An early season coaching change has been followed by a weather-induced endless series of long bus rides just to get on the diamond. Then there’s the losing, the Marauders have just two wins in 28 games.

Through it all, however, interim head coach Kevin Walsh has remained upbeat and sees light at the end of the tunnel.

“The best way I can sum it up is our season has been adversity in a nutshell,” said Walsh. “The character of our team has been tested. It’s been frustrating, difficult, trying, all those things. But that’s what life is about. We all go through tough times, how you respond to adversity is what determines your character.

“What I’m really proud about is how our guys have responded. Our approach has been to continue to work hard, stay positive and try to build for the future.”

Walsh was named interim coach last month when previous head coach Joel Barta was placed on administrative leave and then eventually let go. Walsh has aspirations of becoming a college baseball head coach and will let the process unfold at the University of Mary.

“I want to pursue head coaching, absolutely, but in my role now I’m focusing on doing whatever I can to help move this program forward,” Walsh said. “I’m very thankful to the University of Mary and (athletic director) Dale Lennon for this opportunity.”

Walsh, a 2015 draft pick of the Philadelphia Phillies as a pitcher, had been an assistant coach for the Marauders since 2017. He’s also a coach in the Bismarck American Legion program. He called having to replace Barta, "a tough situation.”

“It was important to keep the team together because we still had games to play,” he said. “More than ever we needed to believe in ourselves, believe in the team and stay committed to working hard and trying to get better every day.”

The Marauders have played games in six states, but not once in Bismarck. Whether they get a home game at all this season is probably 50-50. They were scheduled to host Concordia-St. Paul on Wednesday, but instead they’ll play those games today in Minnetonka, Minn. This weekend’s doubleheaders against Southwest Minnesota State were supposed to be in Bismarck, but there’s little chance of that happening with another storm bearing down. The final home games of the season are scheduled for May 4-5 against Minot State.

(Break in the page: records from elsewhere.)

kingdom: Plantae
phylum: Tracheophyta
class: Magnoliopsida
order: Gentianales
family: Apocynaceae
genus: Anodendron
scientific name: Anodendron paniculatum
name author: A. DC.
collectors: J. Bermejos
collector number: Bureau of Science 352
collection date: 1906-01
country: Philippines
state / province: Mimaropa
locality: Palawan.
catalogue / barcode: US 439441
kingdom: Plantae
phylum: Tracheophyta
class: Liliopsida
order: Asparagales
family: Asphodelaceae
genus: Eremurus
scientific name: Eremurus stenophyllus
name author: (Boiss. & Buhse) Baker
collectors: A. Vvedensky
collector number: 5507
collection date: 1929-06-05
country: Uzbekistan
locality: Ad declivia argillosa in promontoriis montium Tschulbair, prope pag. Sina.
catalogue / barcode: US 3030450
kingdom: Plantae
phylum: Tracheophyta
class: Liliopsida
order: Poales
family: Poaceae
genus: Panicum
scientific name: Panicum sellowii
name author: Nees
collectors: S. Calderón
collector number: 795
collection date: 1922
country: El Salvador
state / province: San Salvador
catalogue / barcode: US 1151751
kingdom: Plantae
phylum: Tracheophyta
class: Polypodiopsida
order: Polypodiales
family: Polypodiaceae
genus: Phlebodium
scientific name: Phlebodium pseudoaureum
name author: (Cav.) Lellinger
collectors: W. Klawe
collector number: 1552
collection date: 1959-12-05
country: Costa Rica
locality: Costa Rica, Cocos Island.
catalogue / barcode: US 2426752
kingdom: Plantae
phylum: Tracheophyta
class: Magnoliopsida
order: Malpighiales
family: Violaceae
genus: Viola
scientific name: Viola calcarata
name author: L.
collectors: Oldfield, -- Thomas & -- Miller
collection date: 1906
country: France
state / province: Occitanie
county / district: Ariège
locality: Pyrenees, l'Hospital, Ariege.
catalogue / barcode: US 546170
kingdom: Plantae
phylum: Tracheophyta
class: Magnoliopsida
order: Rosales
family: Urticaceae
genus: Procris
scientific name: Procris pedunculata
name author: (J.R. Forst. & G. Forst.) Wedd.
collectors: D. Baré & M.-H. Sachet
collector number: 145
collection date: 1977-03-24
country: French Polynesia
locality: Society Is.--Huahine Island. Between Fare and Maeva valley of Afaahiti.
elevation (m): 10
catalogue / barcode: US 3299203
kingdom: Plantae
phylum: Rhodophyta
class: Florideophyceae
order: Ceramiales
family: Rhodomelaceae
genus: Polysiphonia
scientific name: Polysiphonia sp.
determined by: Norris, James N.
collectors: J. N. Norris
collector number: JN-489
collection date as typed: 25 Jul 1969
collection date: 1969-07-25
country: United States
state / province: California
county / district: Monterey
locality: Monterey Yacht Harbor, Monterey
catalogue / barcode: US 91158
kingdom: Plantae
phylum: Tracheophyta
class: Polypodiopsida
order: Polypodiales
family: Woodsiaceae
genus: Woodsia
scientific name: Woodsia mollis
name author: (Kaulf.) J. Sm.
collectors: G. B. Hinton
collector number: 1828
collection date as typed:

“The biggest thing is we want to play. We don’t want anybody to think we’re scared,” Walsh said. “It’s been a lot of travel and our guys are a little sick of that. They want to play at home. They want to play in front of somebody.

“But at the same time they’ve embraced it. There’s been a lot of classwork on the road. They’ve been hitting the books and the laptops hard.”

Despite the lack of success in the win column, Walsh has seen progress on the field.

Hazen’s Connor Doll and Jaxon Ford have provided a spark at the top of the lineup and Walsh raved about Ford’s defense in center field.

“Nobody can hit it over his head,” Walsh said of the Bismarck High product.

Doll, a junior, is hitting .284, while Ford’s sitting at .264 with a team-best 12 stolen bases.

Jesus Payan has been a tough out all season, leading the Marauders in batting average (.394) and RBIs (18) out of the 3-hole. Doll, Ford and Payan all return next season.

Nick McCann also drew high marks from Walsh for his play at shortstop.

On the mound, Jake Johnson turned in a complete-game gem against Minnesota State Mankato recently. Colin Gudereit fired a stellar seven-inning performance last weekend against Augustana, the No. 3-ranked team in NCAA Division II.

In the bullpen, Charles Bielejeski has been a steady arm for Walsh, who is optimistic this season’s struggles will lead to long term success.

“After every game we go back and reconstruct every strikeout, every missed bunt, every pitch we didn’t execute … every opportunity we didn’t take advantage of and then bring those mistakes to practice and put our guys in uncomfortable situations to try and learn from them,” Walsh said. “It’s OK to fail. Baseball is a game of managing your failure and then trying to grow and learn from your mistakes.”

The East Coast product is adopting a familiar theme from one of his hometown teams.

“We have to trust the process. I’m from Philadelphia. Who would know better about trusting the process than a Philly guy, right?” Walsh joked.